A lot of changes can occur once a person receives the results of audiology tests, and this can lead to the implementation of adjustments to ensure they can enjoy everything they used to.
One of the most important of these is closed captioning, which along with induction loops allowed people who were hard of hearing to continue to enjoy watching television and films.
Whilst it is a ubiquitous part of watching media in the modern age, the person who pioneered the technique had a very close relationship with both the deaf community and filmmaking.
Occasionally credited as Tommy Albert, Emerson Romero was an actor born in Havana who became completely deaf as a result of complications from whooping cough.
After dropping out of Lafayette College in Pennsylvania, Mr Romero moved back to Cuba to act in silent films produced by his older brother Dorian.
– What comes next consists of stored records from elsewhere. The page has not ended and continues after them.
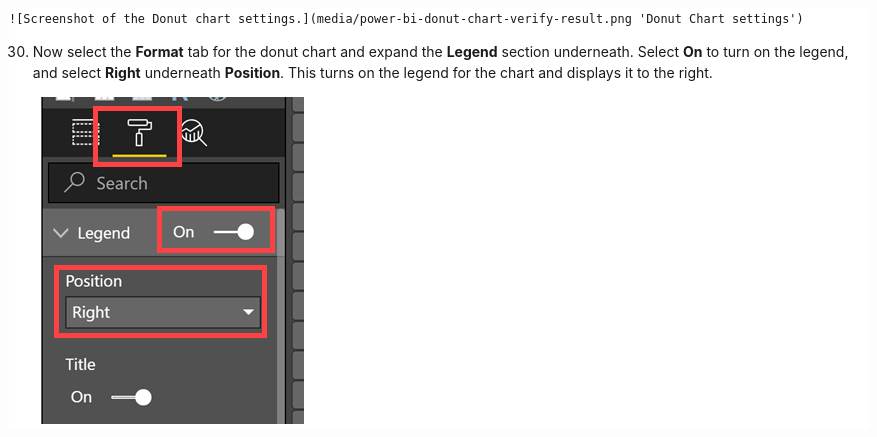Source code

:     ![Screenshot of the Donut chart settings.](media/power-bi-donut-chart-verify-result.png 'Donut Chart settings')

30. Now select the **Format** tab for the donut chart and expand the **Legend** section underneath. Select **On** to turn on the legend, and select **Right** underneath **Position**. This turns on the legend for the chart and displays it to the right.

    ![Screenshot shows the donut chart format settings.](media/power-bi-donut-chart-country-transaction-format.png 'Donut Chart format')
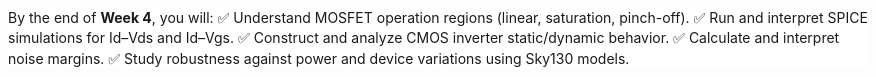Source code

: By the end of **Week 4**, you will:
✅ Understand MOSFET operation regions (linear, saturation, pinch-off).
✅ Run and interpret SPICE simulations for Id–Vds and Id–Vgs.
✅ Construct and analyze CMOS inverter static/dynamic behavior.
✅ Calculate and interpret noise margins.
✅ Study robustness against power and device variations using Sky130 models.
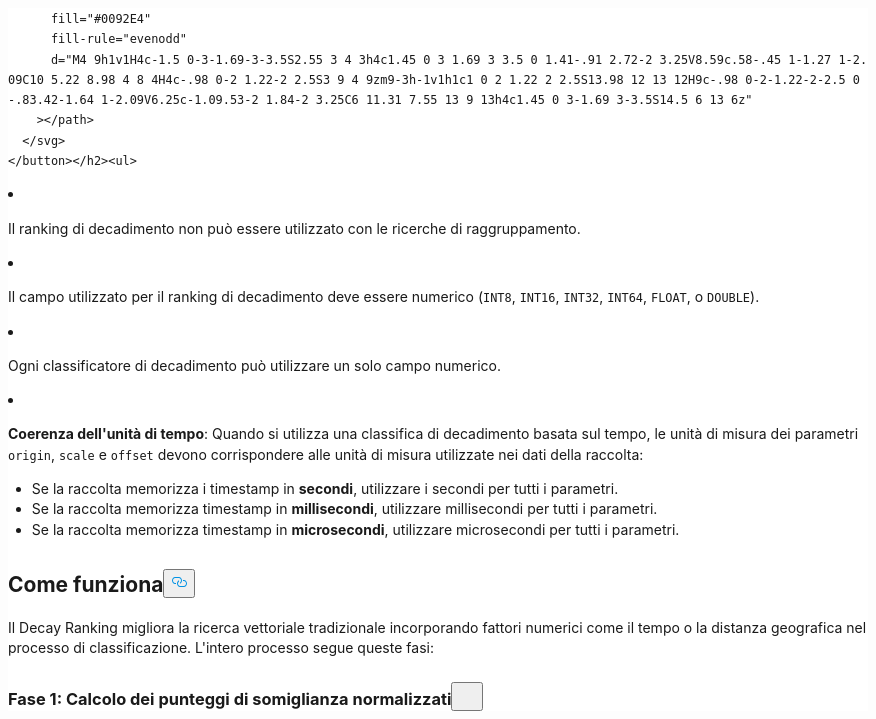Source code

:           fill="#0092E4"
          fill-rule="evenodd"
          d="M4 9h1v1H4c-1.5 0-3-1.69-3-3.5S2.55 3 4 3h4c1.45 0 3 1.69 3 3.5 0 1.41-.91 2.72-2 3.25V8.59c.58-.45 1-1.27 1-2.09C10 5.22 8.98 4 8 4H4c-.98 0-2 1.22-2 2.5S3 9 4 9zm9-3h-1v1h1c1 0 2 1.22 2 2.5S13.98 12 13 12H9c-.98 0-2-1.22-2-2.5 0-.83.42-1.64 1-2.09V6.25c-1.09.53-2 1.84-2 3.25C6 11.31 7.55 13 9 13h4c1.45 0 3-1.69 3-3.5S14.5 6 13 6z"
        ></path>
      </svg>
    </button></h2><ul>
<li><p>Il ranking di decadimento non può essere utilizzato con le ricerche di raggruppamento.</p></li>
<li><p>Il campo utilizzato per il ranking di decadimento deve essere numerico (<code translate="no">INT8</code>, <code translate="no">INT16</code>, <code translate="no">INT32</code>, <code translate="no">INT64</code>, <code translate="no">FLOAT</code>, o <code translate="no">DOUBLE</code>).</p></li>
<li><p>Ogni classificatore di decadimento può utilizzare un solo campo numerico.</p></li>
<li><p><strong>Coerenza dell'unità di tempo</strong>: Quando si utilizza una classifica di decadimento basata sul tempo, le unità di misura dei parametri <code translate="no">origin</code>, <code translate="no">scale</code> e <code translate="no">offset</code> devono corrispondere alle unità di misura utilizzate nei dati della raccolta:</p>
<ul>
<li>Se la raccolta memorizza i timestamp in <strong>secondi</strong>, utilizzare i secondi per tutti i parametri.</li>
<li>Se la raccolta memorizza timestamp in <strong>millisecondi</strong>, utilizzare millisecondi per tutti i parametri.</li>
<li>Se la raccolta memorizza timestamp in <strong>microsecondi</strong>, utilizzare microsecondi per tutti i parametri.</li>
</ul></li>
</ul>
<h2 id="How-it-works" class="common-anchor-header">Come funziona<button data-href="#How-it-works" class="anchor-icon" translate="no">
      <svg translate="no"
        aria-hidden="true"
        focusable="false"
        height="20"
        version="1.1"
        viewBox="0 0 16 16"
        width="16"
      >
        <path
          fill="#0092E4"
          fill-rule="evenodd"
          d="M4 9h1v1H4c-1.5 0-3-1.69-3-3.5S2.55 3 4 3h4c1.45 0 3 1.69 3 3.5 0 1.41-.91 2.72-2 3.25V8.59c.58-.45 1-1.27 1-2.09C10 5.22 8.98 4 8 4H4c-.98 0-2 1.22-2 2.5S3 9 4 9zm9-3h-1v1h1c1 0 2 1.22 2 2.5S13.98 12 13 12H9c-.98 0-2-1.22-2-2.5 0-.83.42-1.64 1-2.09V6.25c-1.09.53-2 1.84-2 3.25C6 11.31 7.55 13 9 13h4c1.45 0 3-1.69 3-3.5S14.5 6 13 6z"
        ></path>
      </svg>
    </button></h2><p>Il Decay Ranking migliora la ricerca vettoriale tradizionale incorporando fattori numerici come il tempo o la distanza geografica nel processo di classificazione. L'intero processo segue queste fasi:</p>
<h3 id="Stage-1-Calculate-normalized-similarity-scores" class="common-anchor-header">Fase 1: Calcolo dei punteggi di somiglianza normalizzati<button data-href="#Stage-1-Calculate-normalized-similarity-scores" class="anchor-icon" translate="no">
      <svg translate="no"
        aria-hidden="true"
        focusable="false"
        height="20"
        version="1.1"
        viewBox="0 0 16 16"
        width="16"
      >
        <path
          fill="#0092E4"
These films, such as A Yankee in Havana, were not successful and are lost media today, but he learned a lot that would help him in Hollywood and beyond.
He learned how to edit film, shoot on location and how to set up the title plates used for silent film scenes of the time. Ultimately, it also drew the attention of Richard Harlan, who suggested he move to California and work with big stars there.
He appeared in 24 short comedy films within a two-year stretch under the name Tommy Albert, doing his own makeup, performing his own stunts and perfecting a routine similar to The Tramp himself, Charlie Chaplin.
Sadly, mid-way through his acting career, The Jazz Singer released and ushered in the “Talkie” film era. This meant an end to subtitles, an end to deaf people having an equal film experience, and an end to Tommy Albert.
After returning to New York and his old Federal Reserve Bank job, Mr Romero became highly active in the deaf community, and in 1947 started to experiment with ways to create captions for films by slicing film strips and adding caption images between frames, turning talkies into captioned silent films.
This would be the first closed captioning system ever used in a film and would eventually get the attention of American School for the Deaf superintendent Edmund Burke Boatner, who would expand on his ideas and gain government support for the idea in the process.